The European Central Bank (ECB) has expressed serious concerns regarding the increasing financial losses within the euro zone banking sector linked to technological issues and cybersecurity risks. A recent survey and inspections conducted by the ECB, initiated in 2020 and involving 22 supervised banks up until 2023, revealed that these banks incurred significant losses amounting to €148 million ($160.59 million) in 2022 due to the subpar quality of outsourced services. This marks a substantial 360% increase from the previous year, primarily attributed to high-volume events highlighting the heavy reliance of banks on external service providers.

The ECB’s findings also uncovered that many banks have outsourcing contracts that inadequately address IT security needs.
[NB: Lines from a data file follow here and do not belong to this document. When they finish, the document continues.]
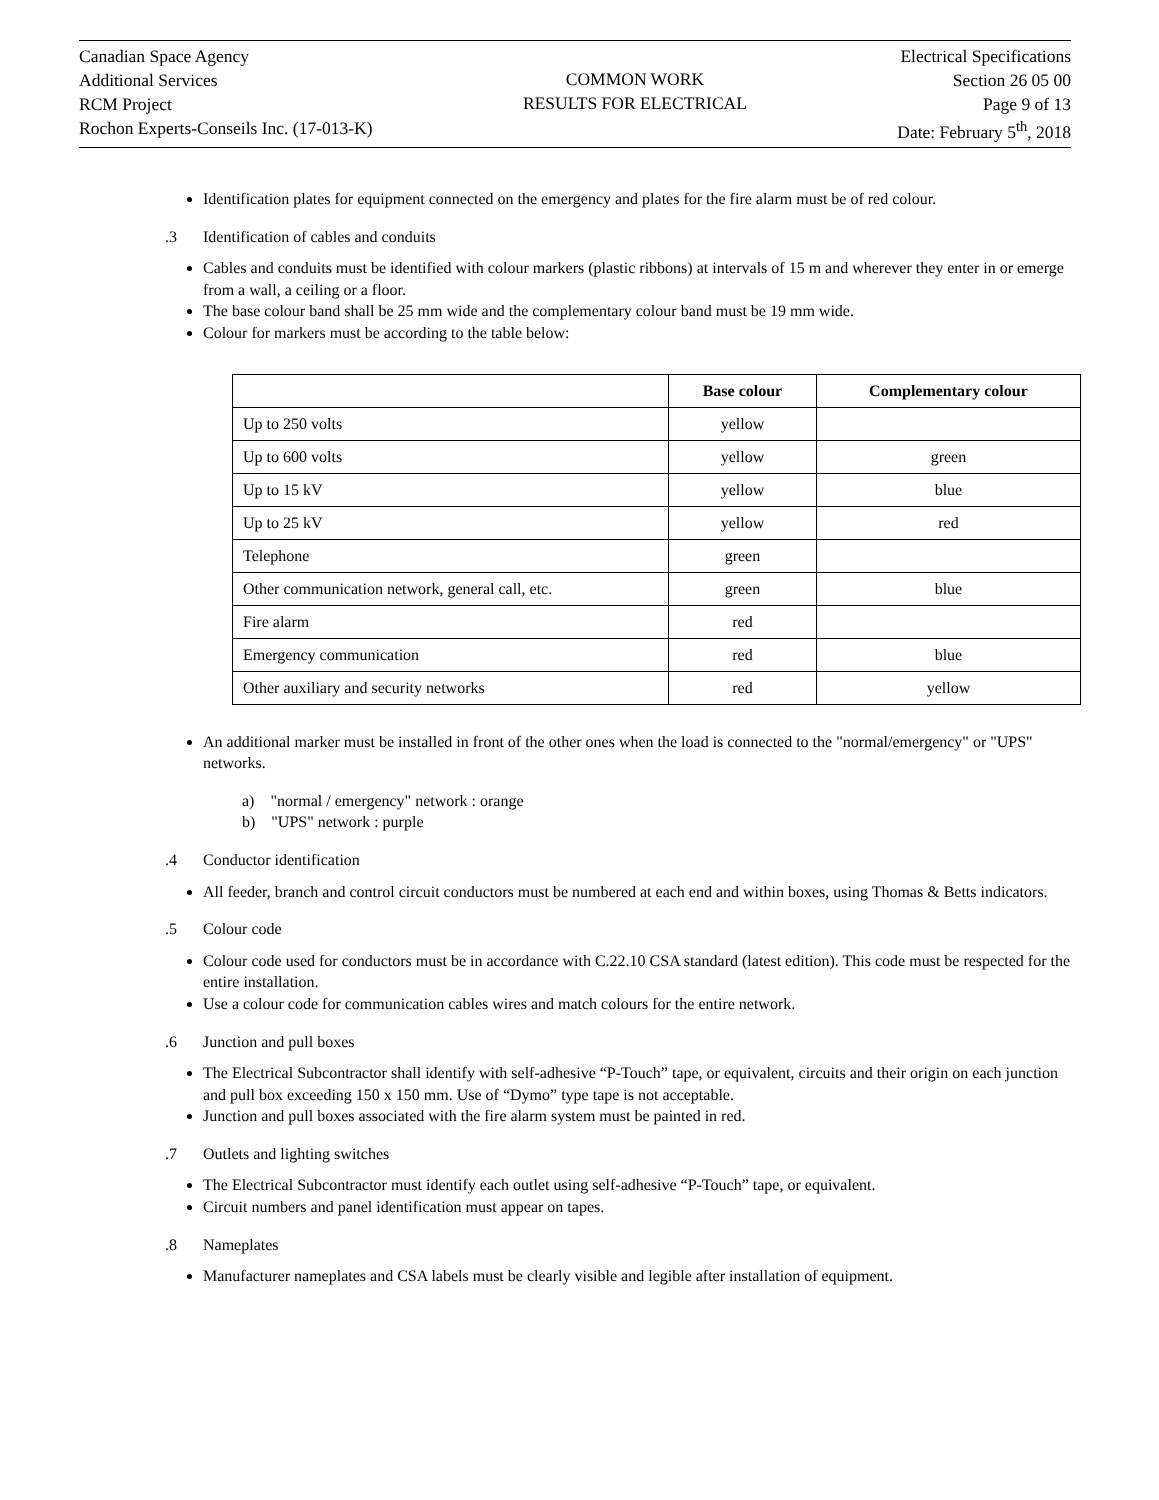Canadian Space Agency
Additional Services
RCM Project
Rochon Experts-Conseils Inc. (17-013-K)
COMMON WORK
RESULTS FOR ELECTRICAL
Electrical Specifications
Section 26 05 00
Page 9 of 13
Date: February 5<sup>th</sup>, 2018
Identification plates for equipment connected on the emergency and plates for the fire alarm must be of red colour.
.3 Identification of cables and conduits
Cables and conduits must be identified with colour markers (plastic ribbons) at intervals of 15 m and wherever they enter in or emerge from a wall, a ceiling or a floor.
The base colour band shall be 25 mm wide and the complementary colour band must be 19 mm wide.
Colour for markers must be according to the table below:
| | Base colour | Complementary colour |
| --- | --- | --- |
| Up to 250 volts | yellow | |
| Up to 600 volts | yellow | green |
| Up to 15 kV | yellow | blue |
| Up to 25 kV | yellow | red |
| Telephone | green | |
| Other communication network, general call, etc. | green | blue |
| Fire alarm | red | |
| Emergency communication | red | blue |
| Other auxiliary and security networks | red | yellow |
An additional marker must be installed in front of the other ones when the load is connected to the "normal/emergency" or "UPS" networks.
a) "normal / emergency" network : orange
b) "UPS" network : purple
.4 Conductor identification
All feeder, branch and control circuit conductors must be numbered at each end and within boxes, using Thomas & Betts indicators.
.5 Colour code
Colour code used for conductors must be in accordance with C.22.10 CSA standard (latest edition). This code must be respected for the entire installation.
Use a colour code for communication cables wires and match colours for the entire network.
.6 Junction and pull boxes
The Electrical Subcontractor shall identify with self-adhesive “P-Touch” tape, or equivalent, circuits and their origin on each junction and pull box exceeding 150 x 150 mm. Use of “Dymo” type tape is not acceptable.
Junction and pull boxes associated with the fire alarm system must be painted in red.
.7 Outlets and lighting switches
The Electrical Subcontractor must identify each outlet using self-adhesive “P-Touch” tape, or equivalent.
Circuit numbers and panel identification must appear on tapes.
.8 Nameplates
Manufacturer nameplates and CSA labels must be clearly visible and legible after installation of equipment.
This revelation aligns with a notable 56% increase in cloud expenses last year, with cloud services now constituting 3.1% of total IT spending by banks. The shift away from traditional in-house storage systems, coupled with insufficient risk management practices, raises concerns about the escalating expenditures in the cloud-related domain.

Beyond financial losses, the ECB identified widespread cybersecurity deficiencies within the banking sector. The investigation revealed that numerous banks failed to fully recognise potential risks and lacked robust incident detection and response mechanisms. As cybersecurity increasingly becomes integral to banking operations, these vulnerabilities pose a significant threat.

Today, the ECB is urging all supervised banks to promptly take measures to align their IT and cybersecurity risk management strategies with regulatory expectations. This call to action is intended to mitigate the growing threats associated with technological dependencies and safeguard the sector from future incidents that could jeopardise financial stability.

While these financial setbacks are characterised as isolated incidents, the uncovering of severe cybersecurity inadequacies within banks, particularly their inability to identify potential risks and respond effectively to cyber incidents, prompted the ECB to demand immediate action from all supervised banks. Concurrently, there is a global indication of a potential slowdown in technological investments, with the projected IT spending growth in the global BFSI sector dropping to 3% in 2023, down from the previous year’s 10%.